Cyber attacks might be carried out for a range of reasons, from financial gain to political protest. While some cyber attacks are the work of sole agents, others are carried out by hacktivist groups or by organized crime rings. The method of attack also varies, from hacking and phishing to denial of service attacks and malware.
Such attacks can have a sizeable impact: as well as financial loss, the victims of cyber attacks can also suffer substantial damage to their reputation if customer information falls into the wrong hands.
Earlier this month, Adobe reported that hackers had extracted data relating to almost three million customers, including encrypted debit and credit card numbers as well as source codes for some of the computer software company’s products.
“Cyber attacks are one of the unfortunate realities of doing business today,” says Brad Arkin, the company’s chief security officer.
Cyber attacks are also of growing concern to banks, particularly since a denial of service attack carried out on HSBC in October 2012 left millions of customers unable to access online services for seven hours. Last month, 12 men were arrested after another cyber attack on a London branch of Santander was foiled.
The Aite Group report points out that those seeking to protect their businesses from such threats are at a natural disadvantage.
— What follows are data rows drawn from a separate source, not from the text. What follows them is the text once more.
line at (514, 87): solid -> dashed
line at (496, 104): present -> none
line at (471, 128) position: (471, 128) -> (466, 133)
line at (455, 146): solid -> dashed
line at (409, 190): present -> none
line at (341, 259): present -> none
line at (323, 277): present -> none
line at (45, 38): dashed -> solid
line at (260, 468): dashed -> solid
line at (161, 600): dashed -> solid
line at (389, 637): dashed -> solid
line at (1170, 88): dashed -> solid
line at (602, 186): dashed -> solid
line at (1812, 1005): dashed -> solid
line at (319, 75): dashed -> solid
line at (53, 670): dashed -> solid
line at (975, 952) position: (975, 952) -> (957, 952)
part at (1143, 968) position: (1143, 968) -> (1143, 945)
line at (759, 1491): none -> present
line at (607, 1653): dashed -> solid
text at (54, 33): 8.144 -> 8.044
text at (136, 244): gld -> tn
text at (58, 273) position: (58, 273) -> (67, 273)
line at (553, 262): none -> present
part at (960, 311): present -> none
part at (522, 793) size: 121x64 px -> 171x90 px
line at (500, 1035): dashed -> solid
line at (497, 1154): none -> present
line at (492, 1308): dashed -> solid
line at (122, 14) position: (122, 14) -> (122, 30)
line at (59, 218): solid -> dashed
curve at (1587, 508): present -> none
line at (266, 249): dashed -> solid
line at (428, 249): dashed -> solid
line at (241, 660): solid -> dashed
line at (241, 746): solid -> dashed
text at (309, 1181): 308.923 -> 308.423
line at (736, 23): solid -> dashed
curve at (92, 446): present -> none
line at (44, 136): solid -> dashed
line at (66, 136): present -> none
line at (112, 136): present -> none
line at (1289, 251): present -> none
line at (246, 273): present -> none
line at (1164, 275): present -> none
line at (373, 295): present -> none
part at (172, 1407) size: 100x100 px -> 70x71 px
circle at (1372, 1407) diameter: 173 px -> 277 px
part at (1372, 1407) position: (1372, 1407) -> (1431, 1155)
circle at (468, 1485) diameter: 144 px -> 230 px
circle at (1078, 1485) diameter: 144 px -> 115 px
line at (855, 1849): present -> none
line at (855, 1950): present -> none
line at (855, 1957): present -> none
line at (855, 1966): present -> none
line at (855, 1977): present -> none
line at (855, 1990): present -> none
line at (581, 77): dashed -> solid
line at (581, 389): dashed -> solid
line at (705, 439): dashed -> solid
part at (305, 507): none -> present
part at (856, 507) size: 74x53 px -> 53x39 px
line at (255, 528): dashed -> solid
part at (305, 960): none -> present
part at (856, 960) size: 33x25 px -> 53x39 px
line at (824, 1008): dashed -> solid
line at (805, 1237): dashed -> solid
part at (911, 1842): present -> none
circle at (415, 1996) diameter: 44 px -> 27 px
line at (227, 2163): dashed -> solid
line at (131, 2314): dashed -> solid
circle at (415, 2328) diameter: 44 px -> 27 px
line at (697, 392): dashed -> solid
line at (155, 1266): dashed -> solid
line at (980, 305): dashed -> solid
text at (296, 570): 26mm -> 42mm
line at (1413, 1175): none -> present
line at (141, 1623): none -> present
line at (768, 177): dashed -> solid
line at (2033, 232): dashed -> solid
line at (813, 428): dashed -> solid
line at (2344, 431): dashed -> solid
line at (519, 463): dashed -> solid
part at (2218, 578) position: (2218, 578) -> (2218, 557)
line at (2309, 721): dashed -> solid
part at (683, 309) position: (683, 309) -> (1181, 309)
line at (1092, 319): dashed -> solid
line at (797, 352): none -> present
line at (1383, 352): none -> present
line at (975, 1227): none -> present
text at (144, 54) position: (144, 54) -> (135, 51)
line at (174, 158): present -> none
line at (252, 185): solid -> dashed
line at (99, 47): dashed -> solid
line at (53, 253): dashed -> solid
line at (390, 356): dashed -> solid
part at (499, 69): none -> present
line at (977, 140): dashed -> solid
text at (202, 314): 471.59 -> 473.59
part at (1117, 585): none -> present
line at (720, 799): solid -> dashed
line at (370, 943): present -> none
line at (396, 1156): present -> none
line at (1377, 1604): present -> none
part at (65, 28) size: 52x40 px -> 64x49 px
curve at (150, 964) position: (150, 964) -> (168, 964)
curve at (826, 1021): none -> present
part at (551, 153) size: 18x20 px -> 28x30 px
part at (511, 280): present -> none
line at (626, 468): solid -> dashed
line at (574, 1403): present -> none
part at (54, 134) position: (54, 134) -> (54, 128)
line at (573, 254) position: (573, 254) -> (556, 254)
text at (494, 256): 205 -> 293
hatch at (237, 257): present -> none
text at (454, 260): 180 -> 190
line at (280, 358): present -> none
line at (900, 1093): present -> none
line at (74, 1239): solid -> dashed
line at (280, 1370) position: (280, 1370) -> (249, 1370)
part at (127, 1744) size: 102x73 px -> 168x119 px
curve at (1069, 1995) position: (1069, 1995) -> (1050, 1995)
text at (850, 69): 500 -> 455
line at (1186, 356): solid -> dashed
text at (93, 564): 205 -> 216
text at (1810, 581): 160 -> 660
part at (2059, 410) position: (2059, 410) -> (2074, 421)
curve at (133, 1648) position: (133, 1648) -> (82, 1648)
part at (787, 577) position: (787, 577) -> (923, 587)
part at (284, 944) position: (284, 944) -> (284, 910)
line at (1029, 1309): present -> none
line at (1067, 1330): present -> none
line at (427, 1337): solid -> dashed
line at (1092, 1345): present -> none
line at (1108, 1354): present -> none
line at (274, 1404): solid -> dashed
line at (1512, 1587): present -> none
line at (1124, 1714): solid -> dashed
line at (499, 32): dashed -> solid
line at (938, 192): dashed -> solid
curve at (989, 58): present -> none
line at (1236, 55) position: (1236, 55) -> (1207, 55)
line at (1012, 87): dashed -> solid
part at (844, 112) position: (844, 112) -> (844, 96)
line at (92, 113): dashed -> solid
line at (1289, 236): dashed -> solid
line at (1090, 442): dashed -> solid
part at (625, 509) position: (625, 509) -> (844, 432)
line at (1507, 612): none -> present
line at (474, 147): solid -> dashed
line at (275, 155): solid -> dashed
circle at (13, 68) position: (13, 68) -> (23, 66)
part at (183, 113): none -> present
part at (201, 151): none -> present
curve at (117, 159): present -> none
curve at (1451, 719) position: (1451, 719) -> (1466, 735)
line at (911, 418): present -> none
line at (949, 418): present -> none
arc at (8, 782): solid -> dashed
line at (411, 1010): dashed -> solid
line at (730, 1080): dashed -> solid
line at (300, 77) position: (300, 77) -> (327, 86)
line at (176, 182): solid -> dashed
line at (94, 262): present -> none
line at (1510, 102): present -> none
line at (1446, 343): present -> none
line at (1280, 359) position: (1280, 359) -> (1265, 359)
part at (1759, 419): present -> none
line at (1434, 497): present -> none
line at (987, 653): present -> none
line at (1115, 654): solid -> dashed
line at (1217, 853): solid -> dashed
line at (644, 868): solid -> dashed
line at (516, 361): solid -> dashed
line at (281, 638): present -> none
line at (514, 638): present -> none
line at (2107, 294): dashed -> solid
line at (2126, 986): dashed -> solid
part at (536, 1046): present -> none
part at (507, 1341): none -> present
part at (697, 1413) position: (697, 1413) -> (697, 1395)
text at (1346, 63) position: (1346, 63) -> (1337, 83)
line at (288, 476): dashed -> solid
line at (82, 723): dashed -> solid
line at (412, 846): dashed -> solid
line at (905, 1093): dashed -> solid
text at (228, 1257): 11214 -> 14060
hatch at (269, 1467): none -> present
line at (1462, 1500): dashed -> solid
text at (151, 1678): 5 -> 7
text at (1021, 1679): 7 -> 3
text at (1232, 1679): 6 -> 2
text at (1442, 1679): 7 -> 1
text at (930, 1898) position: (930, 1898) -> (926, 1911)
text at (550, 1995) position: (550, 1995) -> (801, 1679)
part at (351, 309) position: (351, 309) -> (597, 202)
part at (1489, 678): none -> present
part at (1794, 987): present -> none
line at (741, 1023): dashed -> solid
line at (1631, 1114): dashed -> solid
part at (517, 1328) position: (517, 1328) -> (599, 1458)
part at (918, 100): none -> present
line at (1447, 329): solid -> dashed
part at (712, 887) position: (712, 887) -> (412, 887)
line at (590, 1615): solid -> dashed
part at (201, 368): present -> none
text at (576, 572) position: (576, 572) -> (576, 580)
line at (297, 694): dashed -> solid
In the cyber-security arms race, the criminals are typically one step ahead of their intended victims.
“The bad guys don't have to make a business case in order to innovate and deploy new technology, whereas the forces of good usually do,” says Julie Conroy, research director at Aite Group and one of the authors of the report.
“Typically with a large bank, you are looking at an 18-month cycle between the time that you identify your issue and the time when you are able to get it not only through your business case channels but also your IT queue in order to get your solution deployed.
“By then the bad guys are leaps and bounds ahead of you again.”
To address this disadvantage, Conroy says banks can become more proactive and start planning for tomorrow today – although knowing what the threats are likely to be in 18 months’ time presents another difficulty.
So institutions also need to have an infrastructure that allows them to be nimble and adjust their policies and procedures on an ongoing basis – essentially turning themselves into a moving target.
“I’ve spoken with some people as part of this research that really are doing that – they are that moving target,” says Conroy. “They are finding in many cases that the bad guys are going elsewhere, because these people do study their targets and if they can’t figure those targets out they are going to move on to another target that is a little bit easier to compromise.”
In addition, Conroy says some banks are looking to become more flexible by evolving their technology infrastructure so that critical technologies can be deployed more quickly.
At an industry level it is clear that these threats are being taken seriously. Minutes to the Bank of England’s (BoE) Financial Policy Committee meeting in September revealed that work is under way to “assess, test and improve the financial system’s resilience to cyber attacks”.
According to the minutes, the next step is “for the boards of the relevant supervisory bodies to ensure that there was a concrete plan in place to deliver a high level of protection against cyber attacks for each institution at the core of the financial system, including banks and infrastructure providers, recognizing the need to adapt to evolving threats”.
The work to construct these action plans is due to be completed by the first quarter of 2014, while the BoE will also be “reviewing its own resilience”.
Conroy comments that in the US a variety of bills relating to cyber security have been presented to Congress, while there have also been attempts by regulators to put forward best practice guidelines.
However, she warns that “any such guidelines need to be looked at as the bare minimum. Very similar to the bank, by the time the guidance gets out there the bad guys are already four steps ahead.”